Exercise brief
Write out every line of the material below word for word, leaving the pictures out.

Given data
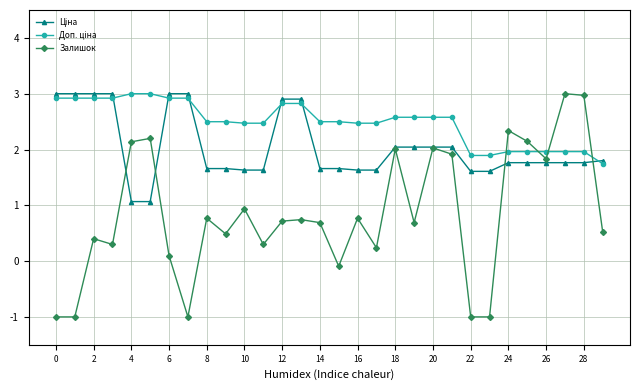

What is the greatest value displayed?

3.0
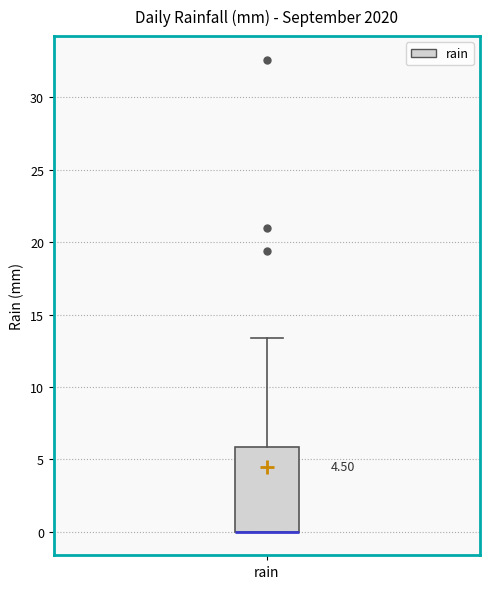

Where does the upper whisker of the box for rain end on the y-axis? The values are not printed on the chart, so give them approximately, as read against the axis.

13.5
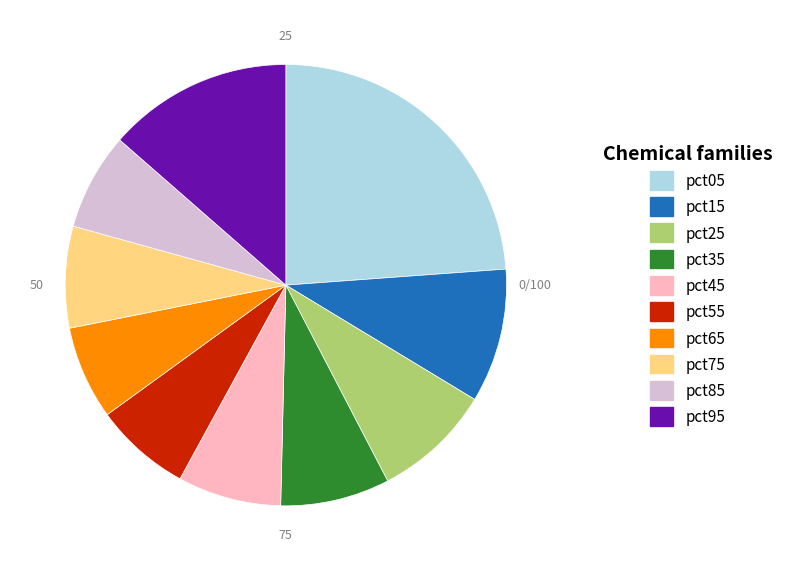

Which has a higher value, pct35 or pct25?

pct25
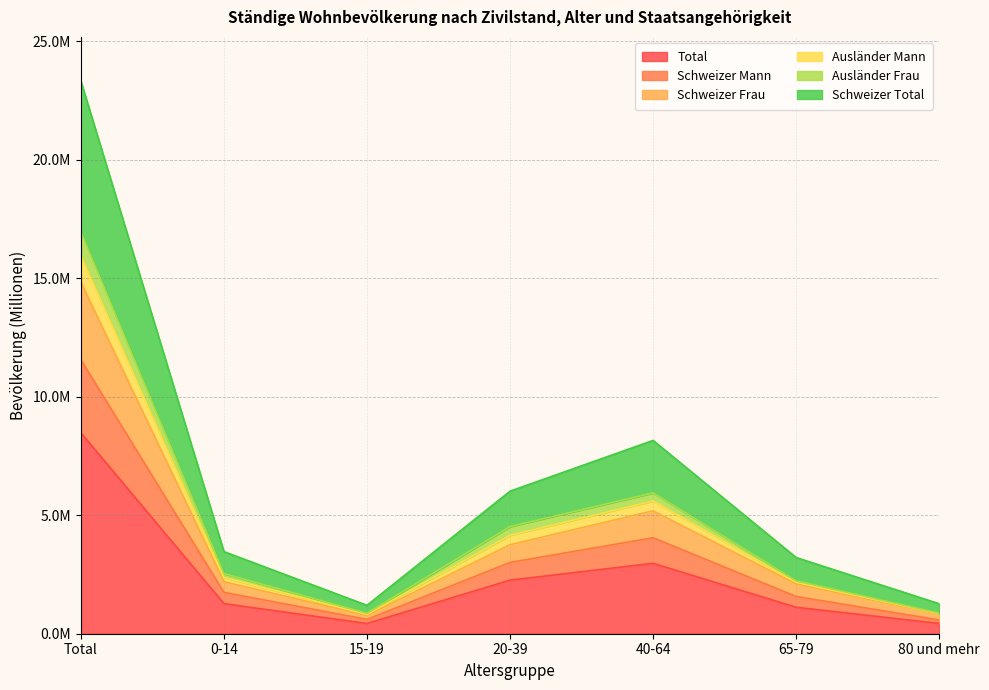

True or false: Schweizer Total and Schweizer Mann cross at least once.

False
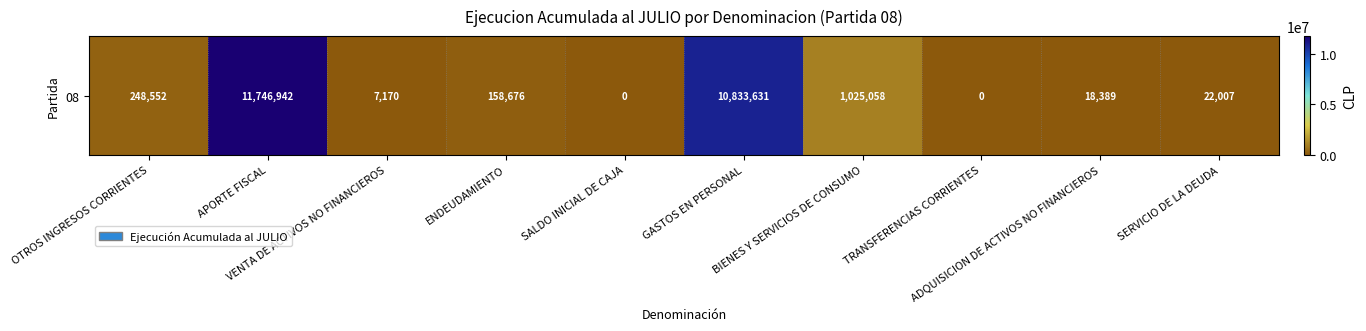

List the labels in order of value, largest first.

APORTE FISCAL, GASTOS EN PERSONAL, BIENES Y SERVICIOS DE CONSUMO, OTROS INGRESOS CORRIENTES, ENDEUDAMIENTO, SERVICIO DE LA DEUDA, ADQUISICION DE ACTIVOS NO FINANCIEROS, VENTA DE ACTIVOS NO FINANCIEROS, SALDO INICIAL DE CAJA, TRANSFERENCIAS CORRIENTES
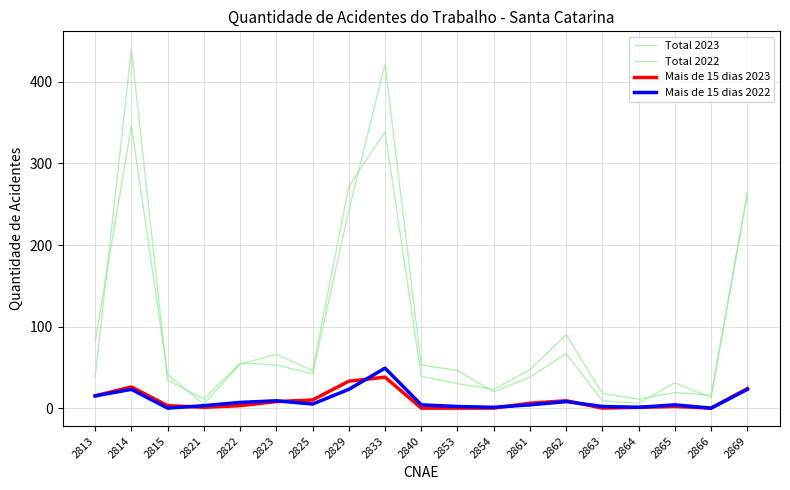

How many lines are shown in the chart?

4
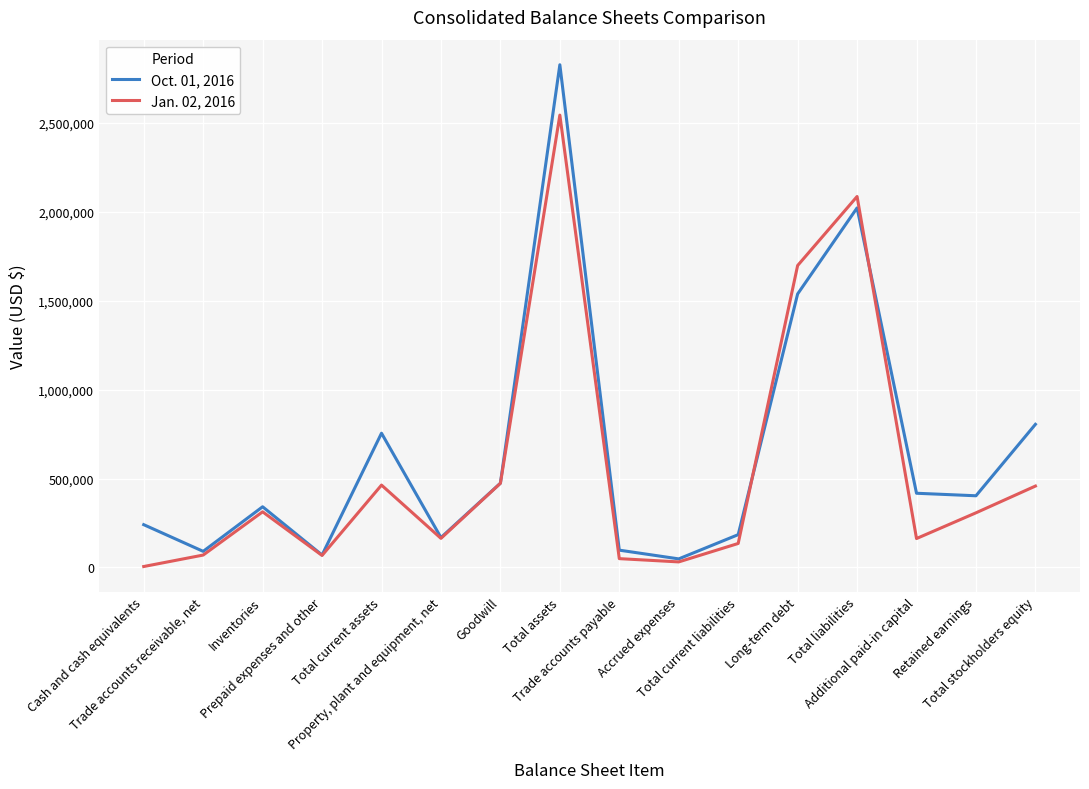

Rank the series at Additional paid-in capital from highest to lowest value.

Oct. 01, 2016, Jan. 02, 2016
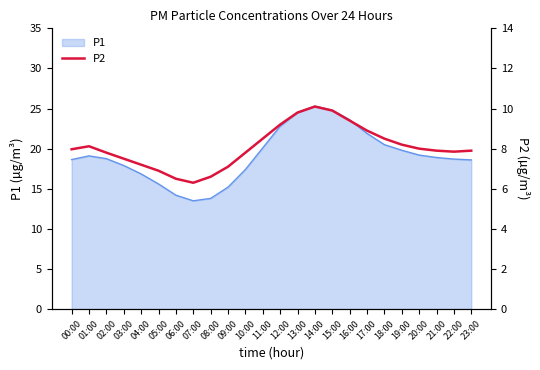

List the labels in order of value, largest first.

14:00, 15:00, 13:00, 16:00, 12:00, 17:00, 11:00, 18:00, 19:00, 01:00, 20:00, 00:00, 21:00, 23:00, 22:00, 02:00, 10:00, 03:00, 04:00, 09:00, 05:00, 08:00, 06:00, 07:00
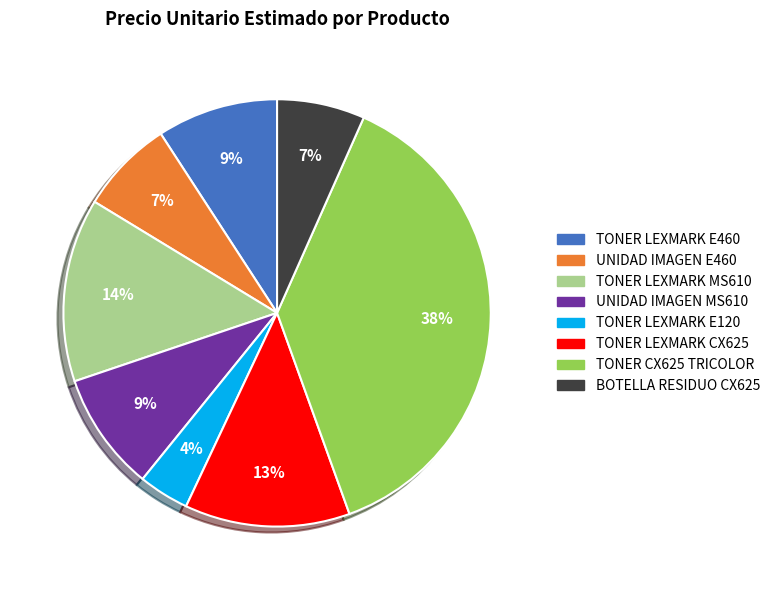

Is there any slice that represents more than half of the pie?

No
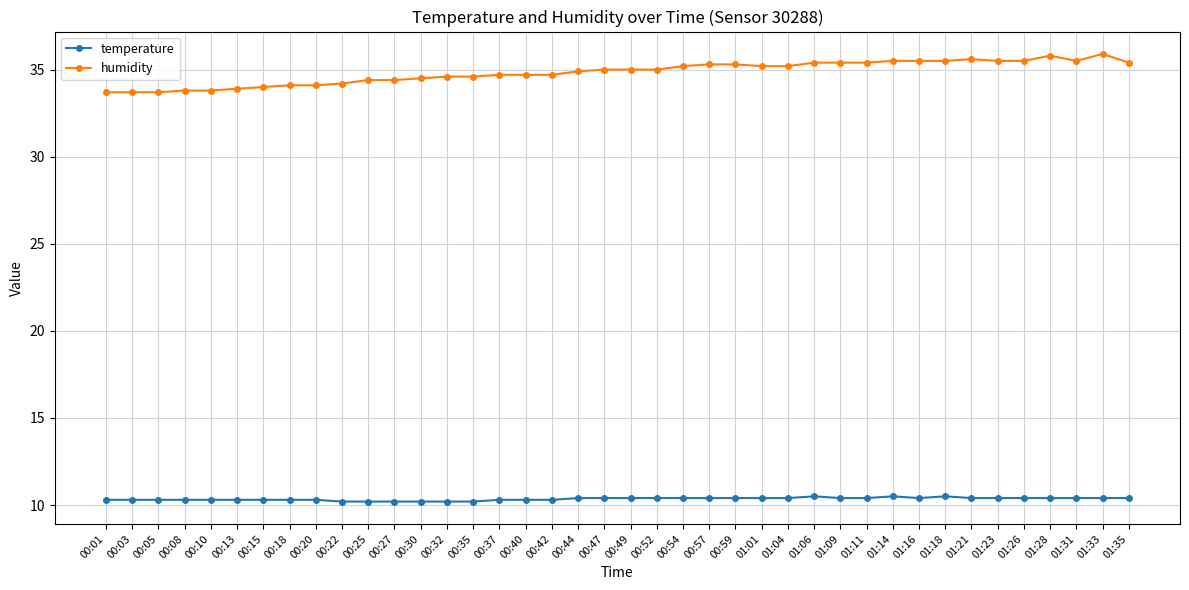

Rank the series by their maximum value, from highest to lowest.

humidity, temperature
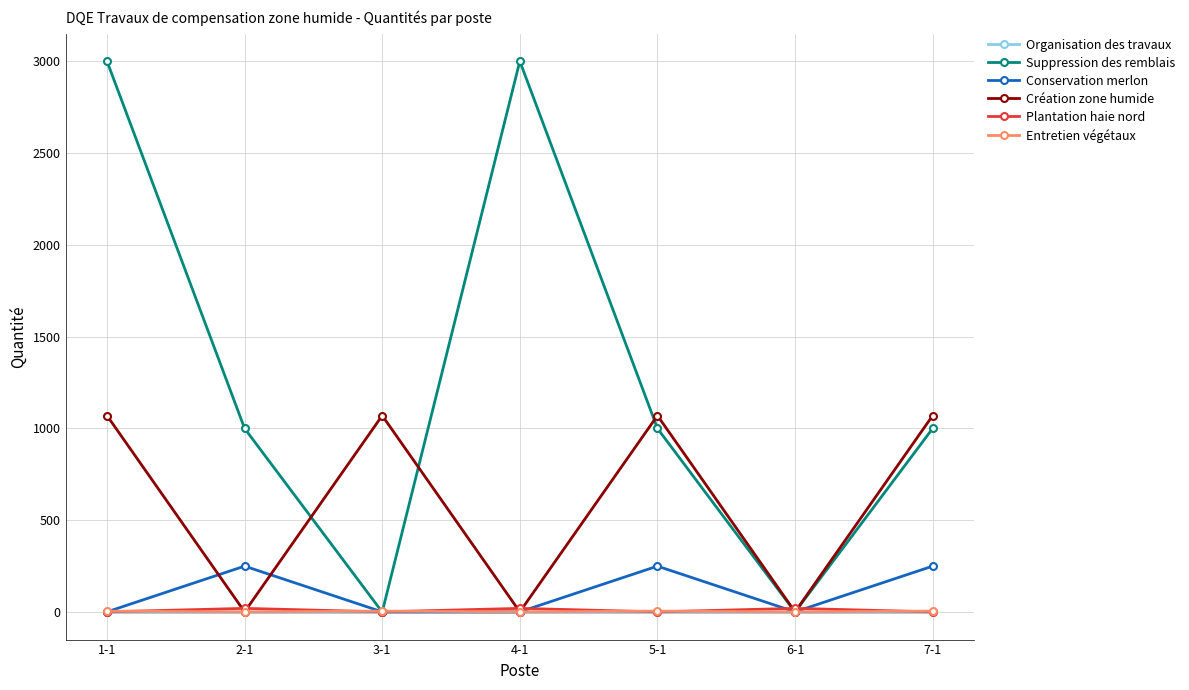

Which series changed the most between 2-1 and 5-1?

Création zone humide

Answer box
What is the greatest value displayed?

3.0

Where does the upper whisker of the box for rain end on the y-axis? The values are not printed on the chart, so give them approximately, as read against the axis.

13.5

Which has a higher value, pct35 or pct25?

pct25

True or false: Schweizer Total and Schweizer Mann cross at least once.

False

List the labels in order of value, largest first.

APORTE FISCAL, GASTOS EN PERSONAL, BIENES Y SERVICIOS DE CONSUMO, OTROS INGRESOS CORRIENTES, ENDEUDAMIENTO, SERVICIO DE LA DEUDA, ADQUISICION DE ACTIVOS NO FINANCIEROS, VENTA DE ACTIVOS NO FINANCIEROS, SALDO INICIAL DE CAJA, TRANSFERENCIAS CORRIENTES

How many lines are shown in the chart?

4

Rank the series at Additional paid-in capital from highest to lowest value.

Oct. 01, 2016, Jan. 02, 2016

List the labels in order of value, largest first.

14:00, 15:00, 13:00, 16:00, 12:00, 17:00, 11:00, 18:00, 19:00, 01:00, 20:00, 00:00, 21:00, 23:00, 22:00, 02:00, 10:00, 03:00, 04:00, 09:00, 05:00, 08:00, 06:00, 07:00

Is there any slice that represents more than half of the pie?

No

Rank the series by their maximum value, from highest to lowest.

humidity, temperature

Which series changed the most between 2-1 and 5-1?

Création zone humide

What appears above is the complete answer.